A verbatim copy of every record is required, and no pictures should be included.

- **Available records**:
===============

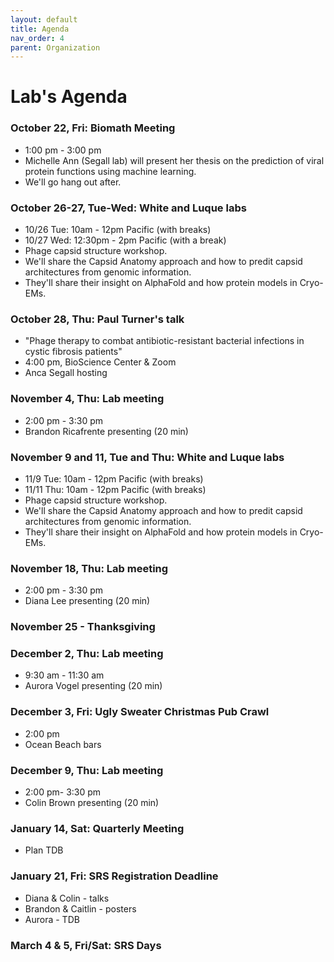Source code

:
 ```yaml
---
layout: default
title: Agenda
nav_order: 4
parent: Organization
---
```


# Lab's Agenda

### October 22, Fri: Biomath Meeting
+ 1:00 pm - 3:00 pm
+ Michelle Ann (Segall lab) will present her thesis on the prediction of viral protein functions using machine learning.
+ We'll go hang out after.

### October 26-27, Tue-Wed: White and Luque labs
+ 10/26 Tue: 10am - 12pm Pacific (with breaks)
+ 10/27 Wed: 12:30pm - 2pm Pacific (with a break)
+ Phage capsid structure workshop.
+ We'll share the Capsid Anatomy approach and how to predit capsid architectures from genomic information.
+ They'll share their insight on AlphaFold and how protein models in Cryo-EMs.

### October 28, Thu: Paul Turner's talk
+ "Phage therapy to combat antibiotic-resistant bacterial infections in cystic fibrosis patients"
+ 4:00 pm, BioScience Center & Zoom
+ Anca Segall hosting

### November 4, Thu: Lab meeting
+ 2:00 pm - 3:30 pm
+ Brandon Ricafrente presenting (20 min)

### November 9 and 11, Tue and Thu: White and Luque labs
+ 11/9 Tue: 10am - 12pm Pacific (with breaks)
+ 11/11 Thu: 10am - 12pm Pacific (with breaks)
+ Phage capsid structure workshop.
+ We'll share the Capsid Anatomy approach and how to predit capsid architectures from genomic information.
+ They'll share their insight on AlphaFold and how protein models in Cryo-EMs.

### November 18, Thu: Lab meeting
+ 2:00 pm - 3:30 pm
+ Diana Lee presenting (20 min)

### November 25 - Thanksgiving

### December 2, Thu: Lab meeting
+ 9:30 am - 11:30 am
+ Aurora Vogel presenting (20 min)

### December 3, Fri: Ugly Sweater Christmas Pub Crawl
+ 2:00 pm
+ Ocean Beach bars

### December 9, Thu: Lab meeting
+ 2:00 pm- 3:30 pm
+ Colin Brown presenting (20 min)

### January 14, Sat: Quarterly Meeting
+ Plan TDB

### January 21, Fri: SRS Registration Deadline
+ Diana & Colin - talks
+ Brandon & Caitlin - posters
+ Aurora - TDB

### March 4 & 5, Fri/Sat: SRS Days

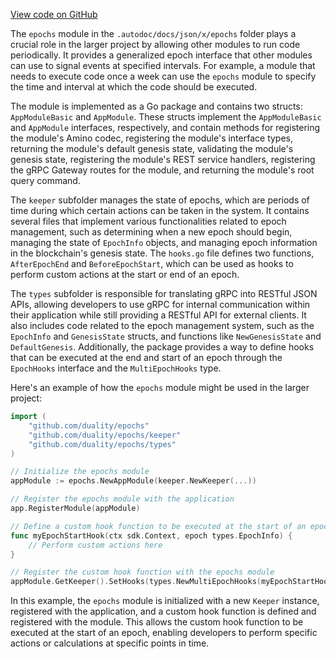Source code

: [View code on GitHub](https://github.com/duality-labs/duality/oc/docs/json/x/epochs)

The `epochs` module in the `.autodoc/docs/json/x/epochs` folder plays a crucial role in the larger project by allowing other modules to run code periodically. It provides a generalized epoch interface that other modules can use to signal events at specified intervals. For example, a module that needs to execute code once a week can use the `epochs` module to specify the time and interval at which the code should be executed.

The module is implemented as a Go package and contains two structs: `AppModuleBasic` and `AppModule`. These structs implement the `AppModuleBasic` and `AppModule` interfaces, respectively, and contain methods for registering the module's Amino codec, registering the module's interface types, returning the module's default genesis state, validating the module's genesis state, registering the module's REST service handlers, registering the gRPC Gateway routes for the module, and returning the module's root query command.

The `keeper` subfolder manages the state of epochs, which are periods of time during which certain actions can be taken in the system. It contains several files that implement various functionalities related to epoch management, such as determining when a new epoch should begin, managing the state of `EpochInfo` objects, and managing epoch information in the blockchain's genesis state. The `hooks.go` file defines two functions, `AfterEpochEnd` and `BeforeEpochStart`, which can be used as hooks to perform custom actions at the start or end of an epoch.

The `types` subfolder is responsible for translating gRPC into RESTful JSON APIs, allowing developers to use gRPC for internal communication within their application while still providing a RESTful API for external clients. It also includes code related to the epoch management system, such as the `EpochInfo` and `GenesisState` structs, and functions like `NewGenesisState` and `DefaultGenesis`. Additionally, the package provides a way to define hooks that can be executed at the end and start of an epoch through the `EpochHooks` interface and the `MultiEpochHooks` type.

Here's an example of how the `epochs` module might be used in the larger project:

```go
import (
    "github.com/duality/epochs"
    "github.com/duality/epochs/keeper"
    "github.com/duality/epochs/types"
)

// Initialize the epochs module
appModule := epochs.NewAppModule(keeper.NewKeeper(...))

// Register the epochs module with the application
app.RegisterModule(appModule)

// Define a custom hook function to be executed at the start of an epoch
func myEpochStartHook(ctx sdk.Context, epoch types.EpochInfo) {
    // Perform custom actions here
}

// Register the custom hook function with the epochs module
appModule.GetKeeper().SetHooks(types.NewMultiEpochHooks(myEpochStartHook))
```

In this example, the `epochs` module is initialized with a new `Keeper` instance, registered with the application, and a custom hook function is defined and registered with the module. This allows the custom hook function to be executed at the start of an epoch, enabling developers to perform specific actions or calculations at specific points in time.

===============

- **Exercise response**:
Source code

:
 ```yaml
---
layout: default
title: Agenda
nav_order: 4
parent: Organization
---
```


# Lab's Agenda

### October 22, Fri: Biomath Meeting
+ 1:00 pm - 3:00 pm
+ Michelle Ann (Segall lab) will present her thesis on the prediction of viral protein functions using machine learning.
+ We'll go hang out after.

### October 26-27, Tue-Wed: White and Luque labs
+ 10/26 Tue: 10am - 12pm Pacific (with breaks)
+ 10/27 Wed: 12:30pm - 2pm Pacific (with a break)
+ Phage capsid structure workshop.
+ We'll share the Capsid Anatomy approach and how to predit capsid architectures from genomic information.
+ They'll share their insight on AlphaFold and how protein models in Cryo-EMs.

### October 28, Thu: Paul Turner's talk
+ "Phage therapy to combat antibiotic-resistant bacterial infections in cystic fibrosis patients"
+ 4:00 pm, BioScience Center & Zoom
+ Anca Segall hosting

### November 4, Thu: Lab meeting
+ 2:00 pm - 3:30 pm
+ Brandon Ricafrente presenting (20 min)

### November 9 and 11, Tue and Thu: White and Luque labs
+ 11/9 Tue: 10am - 12pm Pacific (with breaks)
+ 11/11 Thu: 10am - 12pm Pacific (with breaks)
+ Phage capsid structure workshop.
+ We'll share the Capsid Anatomy approach and how to predit capsid architectures from genomic information.
+ They'll share their insight on AlphaFold and how protein models in Cryo-EMs.

### November 18, Thu: Lab meeting
+ 2:00 pm - 3:30 pm
+ Diana Lee presenting (20 min)

### November 25 - Thanksgiving

### December 2, Thu: Lab meeting
+ 9:30 am - 11:30 am
+ Aurora Vogel presenting (20 min)

### December 3, Fri: Ugly Sweater Christmas Pub Crawl
+ 2:00 pm
+ Ocean Beach bars

### December 9, Thu: Lab meeting
+ 2:00 pm- 3:30 pm
+ Colin Brown presenting (20 min)

### January 14, Sat: Quarterly Meeting
+ Plan TDB

### January 21, Fri: SRS Registration Deadline
+ Diana & Colin - talks
+ Brandon & Caitlin - posters
+ Aurora - TDB

### March 4 & 5, Fri/Sat: SRS Days

Source code

: [View code on GitHub](https://github.com/duality-labs/duality/oc/docs/json/x/epochs)

The `epochs` module in the `.autodoc/docs/json/x/epochs` folder plays a crucial role in the larger project by allowing other modules to run code periodically. It provides a generalized epoch interface that other modules can use to signal events at specified intervals. For example, a module that needs to execute code once a week can use the `epochs` module to specify the time and interval at which the code should be executed.

The module is implemented as a Go package and contains two structs: `AppModuleBasic` and `AppModule`. These structs implement the `AppModuleBasic` and `AppModule` interfaces, respectively, and contain methods for registering the module's Amino codec, registering the module's interface types, returning the module's default genesis state, validating the module's genesis state, registering the module's REST service handlers, registering the gRPC Gateway routes for the module, and returning the module's root query command.

The `keeper` subfolder manages the state of epochs, which are periods of time during which certain actions can be taken in the system. It contains several files that implement various functionalities related to epoch management, such as determining when a new epoch should begin, managing the state of `EpochInfo` objects, and managing epoch information in the blockchain's genesis state. The `hooks.go` file defines two functions, `AfterEpochEnd` and `BeforeEpochStart`, which can be used as hooks to perform custom actions at the start or end of an epoch.

The `types` subfolder is responsible for translating gRPC into RESTful JSON APIs, allowing developers to use gRPC for internal communication within their application while still providing a RESTful API for external clients. It also includes code related to the epoch management system, such as the `EpochInfo` and `GenesisState` structs, and functions like `NewGenesisState` and `DefaultGenesis`. Additionally, the package provides a way to define hooks that can be executed at the end and start of an epoch through the `EpochHooks` interface and the `MultiEpochHooks` type.

Here's an example of how the `epochs` module might be used in the larger project:

```go
import (
    "github.com/duality/epochs"
    "github.com/duality/epochs/keeper"
    "github.com/duality/epochs/types"
)

// Initialize the epochs module
appModule := epochs.NewAppModule(keeper.NewKeeper(...))

// Register the epochs module with the application
app.RegisterModule(appModule)

// Define a custom hook function to be executed at the start of an epoch
func myEpochStartHook(ctx sdk.Context, epoch types.EpochInfo) {
    // Perform custom actions here
}

// Register the custom hook function with the epochs module
appModule.GetKeeper().SetHooks(types.NewMultiEpochHooks(myEpochStartHook))
```

In this example, the `epochs` module is initialized with a new `Keeper` instance, registered with the application, and a custom hook function is defined and registered with the module. This allows the custom hook function to be executed at the start of an epoch, enabling developers to perform specific actions or calculations at specific points in time.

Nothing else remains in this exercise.